964 views Asked by At

I'm writing my thesis about attention mechanisms. In the paragraph in which I explain the decoder of transformer I wrote this:

The first sub-layer is called masked self-attention, in which the masking operation consists in preventing the decoder from paying attention to subsequent words. That is to say, while training a transformer for translation purposes, it is possible to access the target translation; on the other hand, during the inference, that is the translation of new sentences, it is not possible to access the target translation. Therefore, when calculating the probabilities of the next word in the sequence, the network must not access that word. Otherwise, the translation task would be banal and the network would not learn to predict the translation correctly.

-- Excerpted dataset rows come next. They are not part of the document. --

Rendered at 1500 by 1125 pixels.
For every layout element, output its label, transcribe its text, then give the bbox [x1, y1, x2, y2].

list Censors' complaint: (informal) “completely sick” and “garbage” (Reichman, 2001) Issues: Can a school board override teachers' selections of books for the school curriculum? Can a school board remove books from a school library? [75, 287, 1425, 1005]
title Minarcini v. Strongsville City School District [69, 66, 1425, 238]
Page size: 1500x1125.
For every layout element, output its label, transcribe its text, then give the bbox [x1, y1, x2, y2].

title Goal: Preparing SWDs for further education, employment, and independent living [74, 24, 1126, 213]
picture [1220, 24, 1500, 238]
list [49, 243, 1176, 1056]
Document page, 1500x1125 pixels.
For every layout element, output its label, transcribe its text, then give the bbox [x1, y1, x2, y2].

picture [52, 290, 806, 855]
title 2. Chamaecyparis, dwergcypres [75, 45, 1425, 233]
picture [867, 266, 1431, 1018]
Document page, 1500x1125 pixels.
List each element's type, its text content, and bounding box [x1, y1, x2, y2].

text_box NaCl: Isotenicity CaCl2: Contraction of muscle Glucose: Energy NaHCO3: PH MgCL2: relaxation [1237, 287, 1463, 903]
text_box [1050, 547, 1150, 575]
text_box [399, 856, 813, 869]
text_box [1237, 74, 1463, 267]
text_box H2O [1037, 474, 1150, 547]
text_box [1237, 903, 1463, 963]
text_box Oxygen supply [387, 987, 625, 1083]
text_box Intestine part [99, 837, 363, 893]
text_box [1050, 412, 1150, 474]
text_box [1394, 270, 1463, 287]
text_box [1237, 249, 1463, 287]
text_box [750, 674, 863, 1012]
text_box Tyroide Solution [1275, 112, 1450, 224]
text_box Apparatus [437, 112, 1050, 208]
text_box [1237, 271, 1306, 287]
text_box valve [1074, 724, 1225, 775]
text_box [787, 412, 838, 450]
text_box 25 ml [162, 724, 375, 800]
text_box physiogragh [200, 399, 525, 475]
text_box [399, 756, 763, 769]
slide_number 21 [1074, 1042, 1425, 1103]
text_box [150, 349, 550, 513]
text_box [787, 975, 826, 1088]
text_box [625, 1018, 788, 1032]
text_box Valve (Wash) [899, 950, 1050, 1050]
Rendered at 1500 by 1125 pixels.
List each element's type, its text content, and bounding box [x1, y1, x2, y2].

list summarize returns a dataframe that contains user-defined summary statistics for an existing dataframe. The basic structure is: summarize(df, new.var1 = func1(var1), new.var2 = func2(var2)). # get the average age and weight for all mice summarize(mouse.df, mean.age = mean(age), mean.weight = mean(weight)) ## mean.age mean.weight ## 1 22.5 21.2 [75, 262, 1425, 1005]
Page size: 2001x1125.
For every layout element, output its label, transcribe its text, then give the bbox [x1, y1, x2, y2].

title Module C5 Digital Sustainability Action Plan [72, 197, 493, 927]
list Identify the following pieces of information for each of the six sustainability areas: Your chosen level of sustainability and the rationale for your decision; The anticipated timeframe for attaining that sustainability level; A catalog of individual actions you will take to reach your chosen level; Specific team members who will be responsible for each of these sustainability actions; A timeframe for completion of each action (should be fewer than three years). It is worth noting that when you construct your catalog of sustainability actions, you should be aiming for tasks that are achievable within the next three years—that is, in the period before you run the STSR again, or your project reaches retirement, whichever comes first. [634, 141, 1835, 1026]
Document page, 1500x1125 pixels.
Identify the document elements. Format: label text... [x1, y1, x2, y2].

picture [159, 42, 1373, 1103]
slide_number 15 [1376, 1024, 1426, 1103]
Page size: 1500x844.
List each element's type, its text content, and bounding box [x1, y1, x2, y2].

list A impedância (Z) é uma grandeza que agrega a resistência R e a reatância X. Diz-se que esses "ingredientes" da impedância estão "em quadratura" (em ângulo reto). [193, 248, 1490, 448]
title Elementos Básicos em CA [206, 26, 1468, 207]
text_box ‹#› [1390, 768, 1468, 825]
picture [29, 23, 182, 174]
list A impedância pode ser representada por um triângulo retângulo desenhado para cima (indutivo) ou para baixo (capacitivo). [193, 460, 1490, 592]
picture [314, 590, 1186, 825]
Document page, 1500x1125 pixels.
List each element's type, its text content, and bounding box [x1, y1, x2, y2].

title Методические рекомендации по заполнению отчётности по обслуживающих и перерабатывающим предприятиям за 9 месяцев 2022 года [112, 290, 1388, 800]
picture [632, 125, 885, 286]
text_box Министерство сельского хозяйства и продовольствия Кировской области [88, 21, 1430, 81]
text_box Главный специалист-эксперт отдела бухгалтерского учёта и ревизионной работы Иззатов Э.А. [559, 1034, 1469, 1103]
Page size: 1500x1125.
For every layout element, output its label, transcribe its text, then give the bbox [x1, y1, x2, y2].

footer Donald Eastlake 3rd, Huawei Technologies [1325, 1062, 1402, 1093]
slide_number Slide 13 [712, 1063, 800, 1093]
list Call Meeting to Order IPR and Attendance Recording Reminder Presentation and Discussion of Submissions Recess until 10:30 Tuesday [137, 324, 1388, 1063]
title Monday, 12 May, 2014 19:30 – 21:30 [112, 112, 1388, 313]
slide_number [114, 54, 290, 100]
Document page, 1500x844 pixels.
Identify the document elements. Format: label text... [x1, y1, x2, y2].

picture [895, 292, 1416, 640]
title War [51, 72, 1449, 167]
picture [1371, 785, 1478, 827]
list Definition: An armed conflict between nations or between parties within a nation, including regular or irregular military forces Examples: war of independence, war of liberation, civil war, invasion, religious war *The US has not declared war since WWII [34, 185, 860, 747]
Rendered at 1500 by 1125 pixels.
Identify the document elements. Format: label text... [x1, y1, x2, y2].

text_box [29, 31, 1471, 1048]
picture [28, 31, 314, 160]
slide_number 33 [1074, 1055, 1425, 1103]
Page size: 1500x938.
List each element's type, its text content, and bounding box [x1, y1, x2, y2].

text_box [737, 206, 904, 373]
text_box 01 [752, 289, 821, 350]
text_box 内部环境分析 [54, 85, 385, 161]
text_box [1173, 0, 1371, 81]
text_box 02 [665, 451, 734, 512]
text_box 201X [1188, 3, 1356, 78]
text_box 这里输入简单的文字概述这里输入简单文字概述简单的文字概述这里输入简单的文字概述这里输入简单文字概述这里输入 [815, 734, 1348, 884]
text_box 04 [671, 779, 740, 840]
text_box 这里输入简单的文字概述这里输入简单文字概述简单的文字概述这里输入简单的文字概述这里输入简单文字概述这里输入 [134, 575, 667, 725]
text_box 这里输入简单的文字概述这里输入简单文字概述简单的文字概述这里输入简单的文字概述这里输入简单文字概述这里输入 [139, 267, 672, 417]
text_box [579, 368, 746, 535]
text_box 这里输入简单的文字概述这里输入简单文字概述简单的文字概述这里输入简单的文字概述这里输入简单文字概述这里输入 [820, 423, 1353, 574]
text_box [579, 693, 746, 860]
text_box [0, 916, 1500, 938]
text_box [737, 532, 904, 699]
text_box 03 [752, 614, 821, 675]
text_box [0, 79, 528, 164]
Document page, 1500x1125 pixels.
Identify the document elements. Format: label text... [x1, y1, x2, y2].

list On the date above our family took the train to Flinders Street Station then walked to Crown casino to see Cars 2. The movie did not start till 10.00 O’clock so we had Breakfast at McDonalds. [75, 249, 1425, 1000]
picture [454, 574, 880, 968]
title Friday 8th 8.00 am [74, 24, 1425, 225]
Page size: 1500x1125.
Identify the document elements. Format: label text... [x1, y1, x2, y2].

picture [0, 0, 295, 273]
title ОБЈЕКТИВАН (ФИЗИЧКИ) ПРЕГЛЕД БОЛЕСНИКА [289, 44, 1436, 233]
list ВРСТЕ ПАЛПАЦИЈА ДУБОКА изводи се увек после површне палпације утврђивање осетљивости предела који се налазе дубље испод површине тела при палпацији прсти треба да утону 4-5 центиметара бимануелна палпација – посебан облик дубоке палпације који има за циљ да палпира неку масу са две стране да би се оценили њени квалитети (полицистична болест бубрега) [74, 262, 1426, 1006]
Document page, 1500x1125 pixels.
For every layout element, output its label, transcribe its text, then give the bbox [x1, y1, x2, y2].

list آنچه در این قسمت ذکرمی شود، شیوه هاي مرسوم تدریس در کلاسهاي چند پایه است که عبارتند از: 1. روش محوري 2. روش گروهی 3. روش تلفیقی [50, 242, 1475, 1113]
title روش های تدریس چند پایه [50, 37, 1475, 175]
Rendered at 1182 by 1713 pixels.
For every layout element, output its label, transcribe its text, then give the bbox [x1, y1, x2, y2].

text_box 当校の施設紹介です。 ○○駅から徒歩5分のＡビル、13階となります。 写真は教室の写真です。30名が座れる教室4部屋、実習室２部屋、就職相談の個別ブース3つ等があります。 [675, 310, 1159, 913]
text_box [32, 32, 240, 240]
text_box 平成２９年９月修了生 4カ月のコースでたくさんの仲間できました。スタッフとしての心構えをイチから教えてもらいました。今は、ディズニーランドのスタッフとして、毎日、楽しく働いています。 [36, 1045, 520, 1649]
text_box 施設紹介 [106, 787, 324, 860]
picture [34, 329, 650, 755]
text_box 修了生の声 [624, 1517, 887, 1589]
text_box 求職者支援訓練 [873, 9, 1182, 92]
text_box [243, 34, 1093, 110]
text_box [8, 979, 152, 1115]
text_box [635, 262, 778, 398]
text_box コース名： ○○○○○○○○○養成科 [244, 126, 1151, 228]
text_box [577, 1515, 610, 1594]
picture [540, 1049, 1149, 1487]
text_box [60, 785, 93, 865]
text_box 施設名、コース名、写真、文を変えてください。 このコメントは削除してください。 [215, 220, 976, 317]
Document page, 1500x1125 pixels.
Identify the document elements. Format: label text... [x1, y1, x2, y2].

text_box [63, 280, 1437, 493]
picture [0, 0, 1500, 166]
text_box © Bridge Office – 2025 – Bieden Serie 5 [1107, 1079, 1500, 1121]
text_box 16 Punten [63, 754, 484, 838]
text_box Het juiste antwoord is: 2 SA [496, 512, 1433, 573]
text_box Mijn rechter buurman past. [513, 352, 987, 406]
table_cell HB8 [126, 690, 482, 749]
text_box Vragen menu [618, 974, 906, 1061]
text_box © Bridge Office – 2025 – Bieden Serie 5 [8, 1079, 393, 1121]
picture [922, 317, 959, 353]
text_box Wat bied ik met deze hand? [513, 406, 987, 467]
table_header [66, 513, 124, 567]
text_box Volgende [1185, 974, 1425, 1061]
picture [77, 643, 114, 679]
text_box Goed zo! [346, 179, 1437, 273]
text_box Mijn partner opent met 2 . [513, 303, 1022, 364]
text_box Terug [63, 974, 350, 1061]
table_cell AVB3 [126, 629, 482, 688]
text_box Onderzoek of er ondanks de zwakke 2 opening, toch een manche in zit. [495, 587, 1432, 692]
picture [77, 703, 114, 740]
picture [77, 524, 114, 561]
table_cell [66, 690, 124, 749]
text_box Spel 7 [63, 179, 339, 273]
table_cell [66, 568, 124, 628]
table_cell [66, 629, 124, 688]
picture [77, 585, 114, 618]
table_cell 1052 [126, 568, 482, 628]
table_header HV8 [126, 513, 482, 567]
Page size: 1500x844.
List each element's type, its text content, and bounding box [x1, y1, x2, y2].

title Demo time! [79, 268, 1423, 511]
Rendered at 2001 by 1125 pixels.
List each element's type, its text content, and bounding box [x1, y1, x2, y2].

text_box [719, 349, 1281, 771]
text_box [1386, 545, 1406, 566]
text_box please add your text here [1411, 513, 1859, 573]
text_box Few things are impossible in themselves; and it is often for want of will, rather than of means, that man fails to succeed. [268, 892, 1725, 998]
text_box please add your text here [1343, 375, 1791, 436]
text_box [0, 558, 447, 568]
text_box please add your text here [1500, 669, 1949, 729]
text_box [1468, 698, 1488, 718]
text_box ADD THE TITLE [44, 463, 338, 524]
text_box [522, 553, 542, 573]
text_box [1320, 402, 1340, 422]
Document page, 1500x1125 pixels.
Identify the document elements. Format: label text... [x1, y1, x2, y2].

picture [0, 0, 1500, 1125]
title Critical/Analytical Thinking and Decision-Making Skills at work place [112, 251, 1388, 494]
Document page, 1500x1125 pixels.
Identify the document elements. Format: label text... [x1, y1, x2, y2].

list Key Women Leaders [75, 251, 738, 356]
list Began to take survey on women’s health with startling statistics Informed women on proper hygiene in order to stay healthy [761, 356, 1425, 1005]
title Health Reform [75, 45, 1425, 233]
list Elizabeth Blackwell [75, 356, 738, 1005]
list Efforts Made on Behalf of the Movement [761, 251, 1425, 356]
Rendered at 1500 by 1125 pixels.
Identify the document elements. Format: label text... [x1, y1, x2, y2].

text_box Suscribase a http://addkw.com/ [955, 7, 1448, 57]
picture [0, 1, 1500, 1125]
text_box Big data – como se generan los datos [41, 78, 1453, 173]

I don't know if I said something wrong also in the previous part, but my professor thinks I made mistakes in the following part:

To understand in a simple way the functioning of the masked self-attention level, let's go back to the example “Orlando Bloom loves Miranda Kerr” (x1 x2 x3 x4 x5). If we consider the inputs as vectors x1, x2. x3. x4. x5 and we want to translate the word x3 corresponding to "loves", you need to make sure that the following words x4 and x5 do not influence the translation y3. To prevent this influence, masking sets the weights of x4 and x5 to zero. Then a normalization of the weights is performed so that the sum of the elements of each column in the matrix is equal to 1. The result is a matrix with normalized weights in each column.

Can someone please tell me where the miskates are?

0

There are 0 answers